2:24 PM PT: Quick note: two fairly important (at least to me) factors have changed since I wrote this.
The first is that I am, at least part-time, back to work. I'm still not able to handle a lot more than that, but it's a start.
The second is that while I still can not eat much of anything by mouth, we are no longer using the pump. We've switched over to all food being hand delivered into the tube through a syringe on a more "normal" meal schedule (3 meals/day, breakfast, lunch, dinner, usually with a snack or two at some point during the day). It's proved to work much better on my stomach and doesn't leave me as tethered to a medical device for hours at a time.

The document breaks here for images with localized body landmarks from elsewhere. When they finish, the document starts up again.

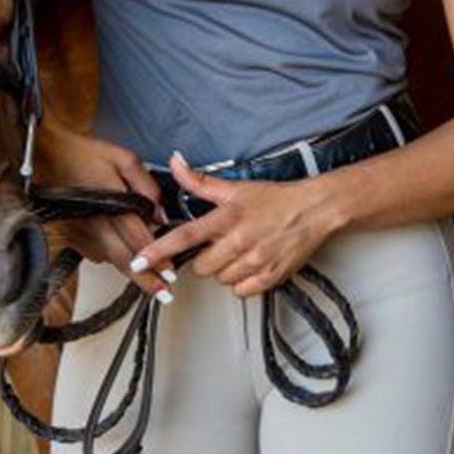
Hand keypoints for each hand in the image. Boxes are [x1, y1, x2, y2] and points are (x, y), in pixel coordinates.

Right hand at [33, 124, 170, 301]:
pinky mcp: (70, 236)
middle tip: (164, 294)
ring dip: (129, 269)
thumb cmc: (83, 153)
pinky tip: (121, 249)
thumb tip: (160, 214)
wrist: (42, 155)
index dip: (157, 260)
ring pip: (109, 259)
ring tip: (149, 276)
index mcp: (111, 202)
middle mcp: (94, 223)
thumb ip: (146, 186)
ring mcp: (79, 232)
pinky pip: (95, 253)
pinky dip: (111, 255)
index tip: (171, 276)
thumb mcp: (123, 158)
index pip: (138, 239)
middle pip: (123, 259)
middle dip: (145, 281)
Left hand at [133, 154, 337, 298]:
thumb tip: (175, 162)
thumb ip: (200, 181)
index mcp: (228, 217)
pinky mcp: (270, 277)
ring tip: (243, 252)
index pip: (185, 236)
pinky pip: (240, 291)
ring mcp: (256, 261)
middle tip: (224, 244)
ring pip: (221, 279)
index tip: (138, 262)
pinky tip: (253, 264)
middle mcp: (240, 241)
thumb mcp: (237, 187)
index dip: (158, 250)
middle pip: (201, 266)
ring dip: (226, 270)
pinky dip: (243, 282)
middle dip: (207, 258)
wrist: (315, 211)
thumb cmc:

2:42 PM PT: I forgot to mention one thing in this piece. So I've lost a lot of weight as of late, for reasons that are probably obvious. I lost about 20 lbs after my surgery in November, because they put me on an ultra-low-fat diet for a few weeks. This more recent (Dec-Jan) bout with dysphagia, prior to getting the surgical tube, brought that total to 35-40 lbs. Since then, I've lost a little more weight, but at least now it's not starvation loss. All in all, since mid-September, I've lost 45-50lbs. It was a surreal experience realizing that I was no longer "obese" but merely "overweight."
Right now, I actually weigh less than I've weighed since I was a junior in high school. It is all very odd to me.